CIOs Step into the Forefront of Customer Experience

Linda Ban, Global C-suite Study Director, IBM’s Institute for Business Value

Linda Ban, Global C-suite Study Director, IBM’s Institute for Business Value

Today, new technologies are increasingly transforming the way companies work, as well as the way they interact and engage  their customers, which is changing the roles and relationships of C-suite executives, including the CIO. In the past, CIOs  were "masters of the back office" making sure computers didn’t crash, networks were fast and supply chains didn’t lose  products. But, that’s all changed as most of the day-to-day IT functionality has been automated and mastered.
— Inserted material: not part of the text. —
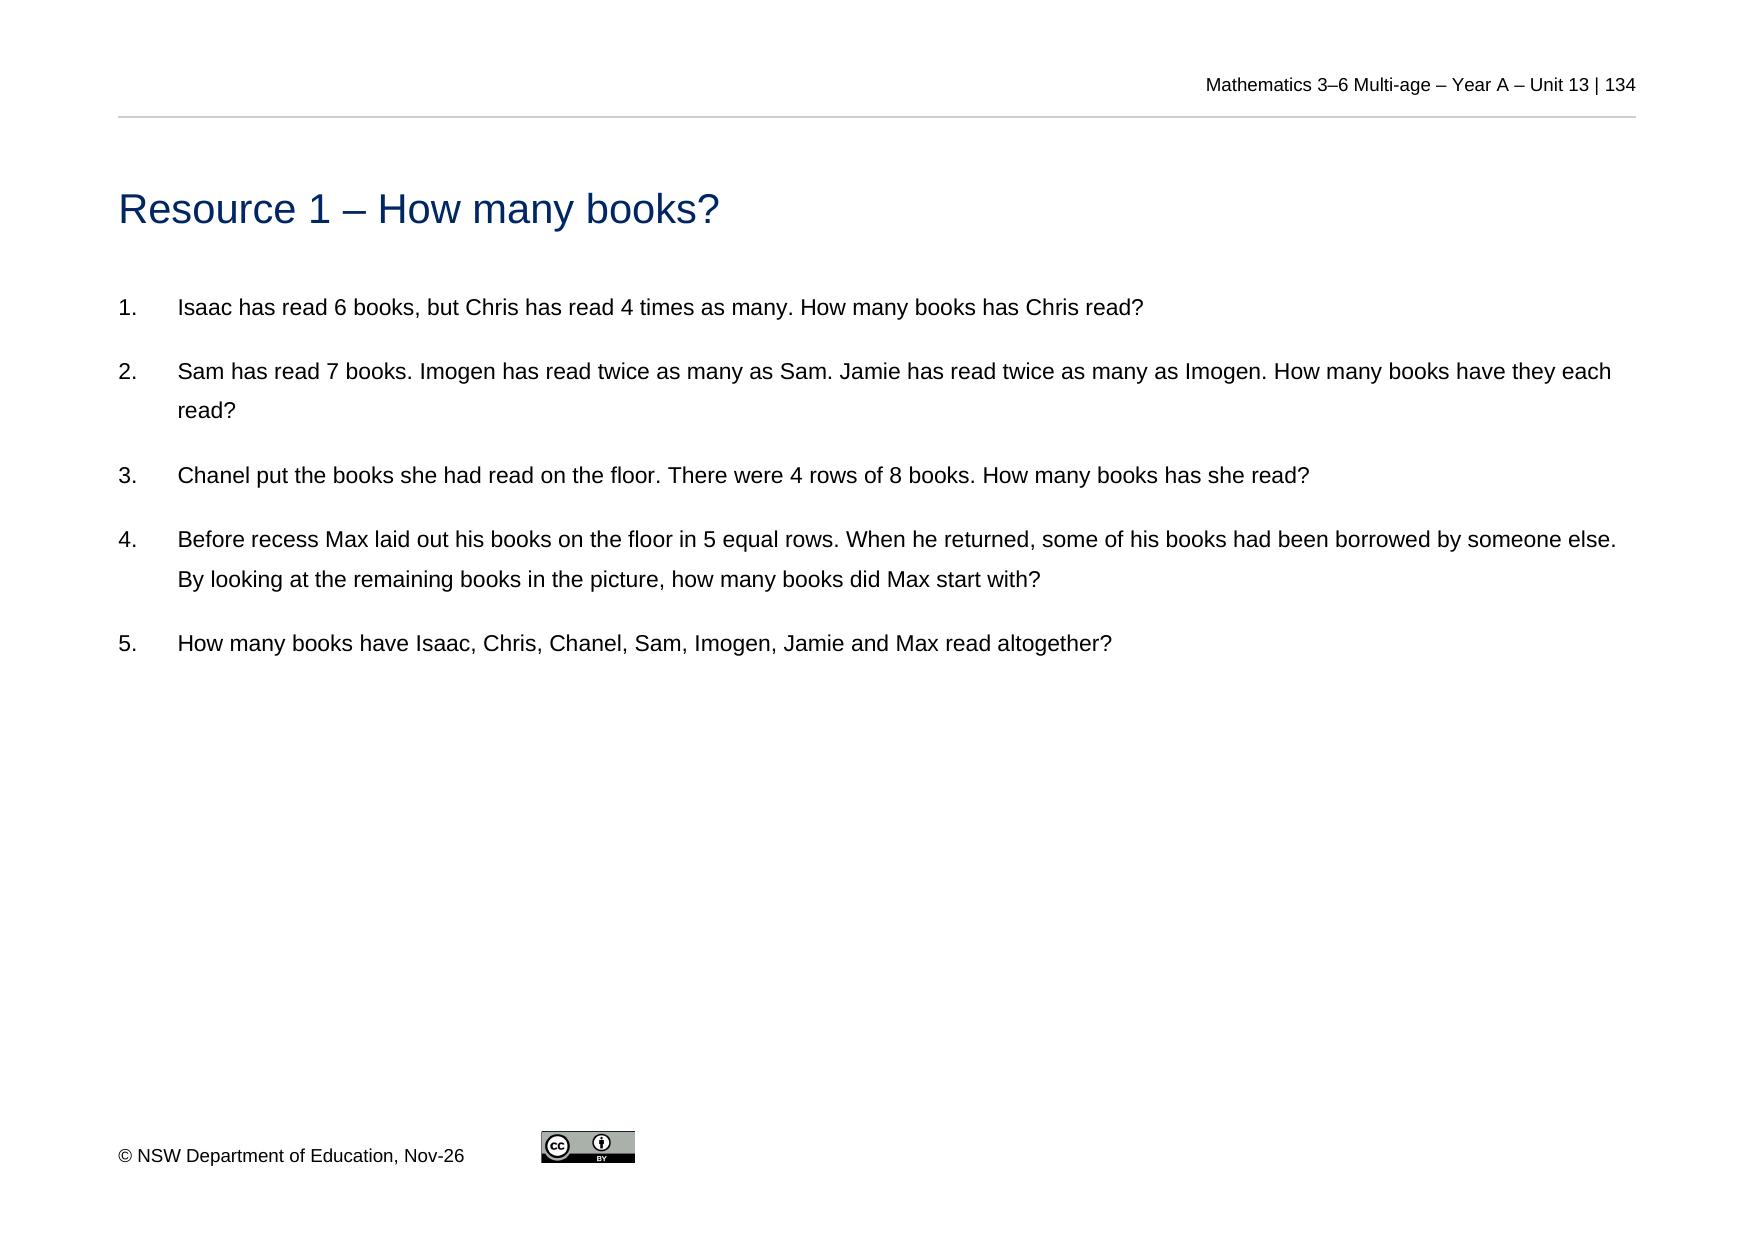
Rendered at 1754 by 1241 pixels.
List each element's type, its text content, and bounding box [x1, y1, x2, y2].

CIOs are now  shifting their attention into the world of customer experience and engagement. Increasingly, CIOs say their main job is  setting strategy by helping their organizations develop new business models, tackle risks, and forge closer relationships  with customers.

"CIOs struggle to address legal, security and privacy issues with employees who want to bring their own devices (BYOD) to work"

With that, responsibility comes an increased working relationship between the CIO and the rest of the C-suite executive team. For example, IBM’s Institute for Business Value recently released study found that when a CIO has a close working  relationship with the CMO, the enterprise is more likely to perform better overall. The study also found that more than 75  percent of C-suite executives interviewed share a common key goal of developing and maintaining a deep understanding of their customers, yet only 35 percent of respondents said their organizations already had this level of understanding. In fact,  more than 80 percent of CIOs report they are shifting their focus to the front office where marketing, sales and service  managers work closely with customers. With the difficult task of shaping an organization’s physical presence with its digital assets and processes to enable these relationships, closer collaboration between CIOs and CMOs is vital for an enterprise.

These insights emerged via 1,656 face-to-face interviews IBM conducted with CIOs as part of the company’s CIO study. Most  CIOs are seeing this new environment as exposure for their business and an opportunity for innovation. Not too long ago, CIOs  were the only C-suite executives with a meaningful understanding of technology. Now, others in the C-suite are becoming  increasingly tech savvy, which has worked to the benefit of the CIO asthe study shows that otherCsuite executives –  especially CFOs and CMOs – are more inclined to collaborate with CIOs than ever before.

Investing In New Technologies

As customer engagement is increasingly a critical driver for CIOs, cloud computing has soared in importance with 64 percent  of CIOs naming it as part of their visionary plans compared to 30 percent in 2009. Likewise, mobility solutions have also  experienced a similar jump in importance with 84 percent saying it’s their top focus compared to 68 percent in 2009. With  these technologies as a main driver, two-thirds of CIOs are now exploring how to better serve and collaborate with customers  using cloud computing and social  networking tools. CIOs at top-performing businesses realize that to improve the client experience, they have to know customers better. Many  companies have plenty of data -- carefully collected from social networks, apps, websites, and supply chains -- but what they lack is actionable insight. That’s why so many survey respondents want to invest in new technologies for crunching all those  bytes with two goals in mind:

1. Use sentiment mining and social network analysis to identify behavioral patterns and predict trends. 2. Use analytics to  quickly and effectively analyze the profitability of products and services so they can change their offering as needed.
2. Use analytics to quickly and effectively analyze the profitability of products and services so they can change their  offering as needed.

Collaboration as a Key Business Driver

It’s not just what people know that makes them valuable, it’s what they share. When employees, suppliers, and partners  collaborate, they are more productive and innovative. Some 70 percent of CIOs expect to work with a broader group of partners in the future -- not to boost efficiency or cut costs, but to bolster strategy. Which is why 82 percent of CIOs at leading  organizations are putting tools in place to improve collaboration, compared with just 69 percent at underperforming enterprises.

Mobile plays a big part in these plans, with more than 50 percent of the most successful companies reporting that they are  now equipped to do business anywhere, via any device. Still, CIOs struggle to address legal, security and privacy issues with employees who want to bring their own devices (BYOD) to work. More than 25 percent of the CIOs we spoke with report they are  holding off on BYOD, though ultimately they may have little choice but to consent.

Over time, playing a strategic role will come down to another fundamental kind of collaboration: working with the rest of the C-Suite including 'new' IT buyers such as CMOs, CFOs and HR. Part of managing the expectations that companies are placing on  CIOs will mean getting buy in. This comes down to crafting partnerships at the top. Over time, every aspect of a company’s  business will depend in one way or another on technology -- and the CIO.